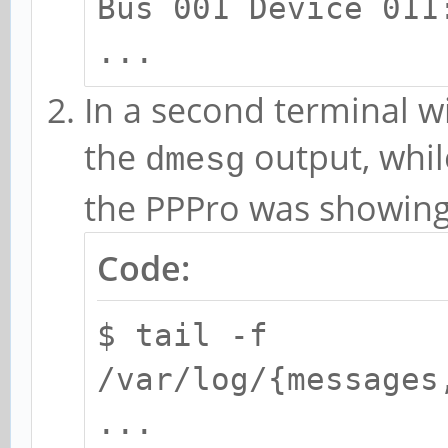
Bus 001 Device 011
...
In a second terminal w
the
output, whil
dmesg
the PPPro was showing 
Code:
$ tail -f
/var/log/{messages
...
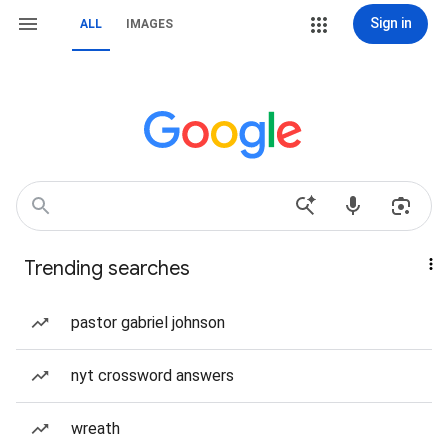
Sign in
ALL
IMAGES
Trending searches
pastor gabriel johnson
nyt crossword answers
wreath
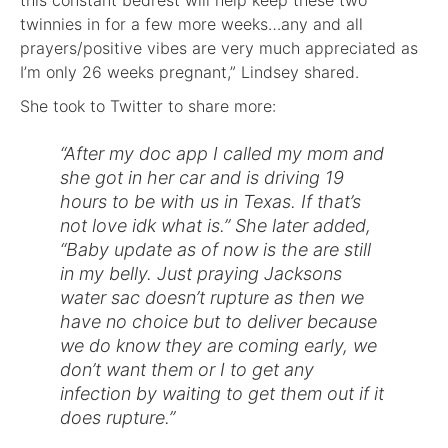
this constant bedrest will help keep these two
twinnies in for a few more weeks…any and all
prayers/positive vibes are very much appreciated as
I’m only 26 weeks pregnant,” Lindsey shared.
She took to Twitter to share more:
“After my doc app I called my mom and
she got in her car and is driving 19
hours to be with us in Texas. If that’s
not love idk what is.” She later added,
“Baby update as of now is the are still
in my belly. Just praying Jacksons
water sac doesn’t rupture as then we
have no choice but to deliver because
we do know they are coming early, we
don’t want them or I to get any
infection by waiting to get them out if it
does rupture.”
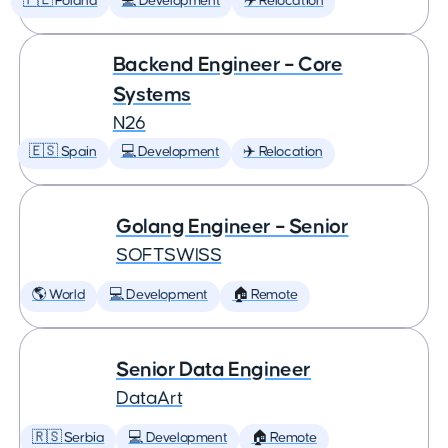
🇵🇱 Poland
💻 Development
✈️ Relocation
Backend Engineer – Core
Systems
N26
🇪🇸 Spain
💻 Development
✈️ Relocation
Golang Engineer – Senior
SOFTSWISS
🌎 World
💻 Development
🏠 Remote
Senior Data Engineer
DataArt
🇷🇸 Serbia
💻 Development
🏠 Remote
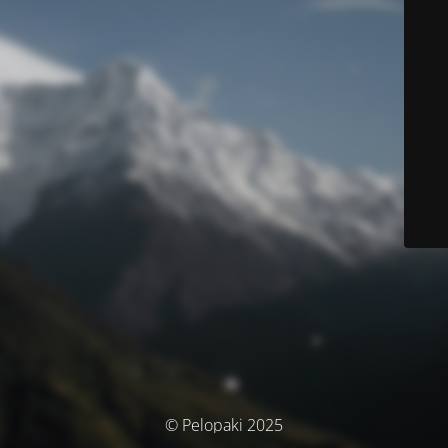
© Pelopaki 2025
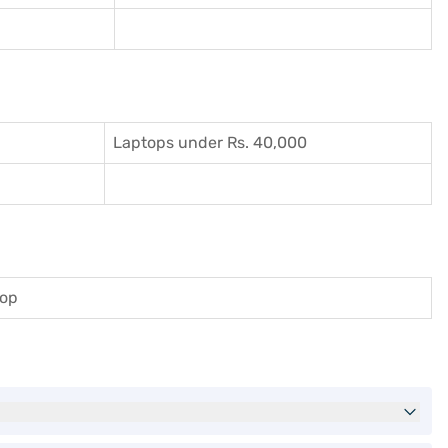
Laptops under Rs. 40,000
top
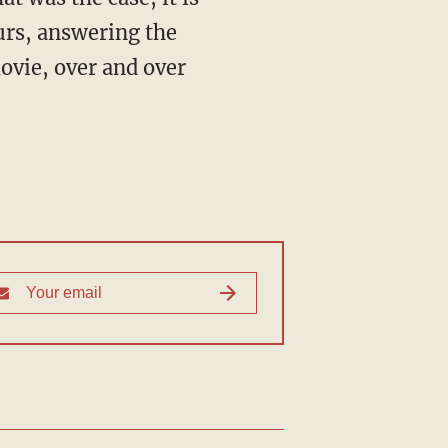
ours, answering the
ovie, over and over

#### Instructions to follow:
Copy the text from every one of the rows above word for word, and leave the pictures out of your answer.

#### Answer for the task:
Bus 001 Device 011
...
In a second terminal w
the
output, whil
dmesg
the PPPro was showing 
Code:
$ tail -f
/var/log/{messages
...
Sign in
ALL
IMAGES
Trending searches
pastor gabriel johnson
nyt crossword answers
wreath
this constant bedrest will help keep these two
twinnies in for a few more weeks…any and all
prayers/positive vibes are very much appreciated as
I’m only 26 weeks pregnant,” Lindsey shared.
She took to Twitter to share more:
“After my doc app I called my mom and
she got in her car and is driving 19
hours to be with us in Texas. If that’s
not love idk what is.” She later added,
“Baby update as of now is the are still
in my belly. Just praying Jacksons
water sac doesn’t rupture as then we
have no choice but to deliver because
we do know they are coming early, we
don’t want them or I to get any
infection by waiting to get them out if it
does rupture.”
🇵🇱 Poland
💻 Development
✈️ Relocation
Backend Engineer – Core
Systems
N26
🇪🇸 Spain
💻 Development
✈️ Relocation
Golang Engineer – Senior
SOFTSWISS
🌎 World
💻 Development
🏠 Remote
Senior Data Engineer
DataArt
🇷🇸 Serbia
💻 Development
🏠 Remote
© Pelopaki 2025
Laptops under Rs. 40,000
top
ours, answering the
ovie, over and over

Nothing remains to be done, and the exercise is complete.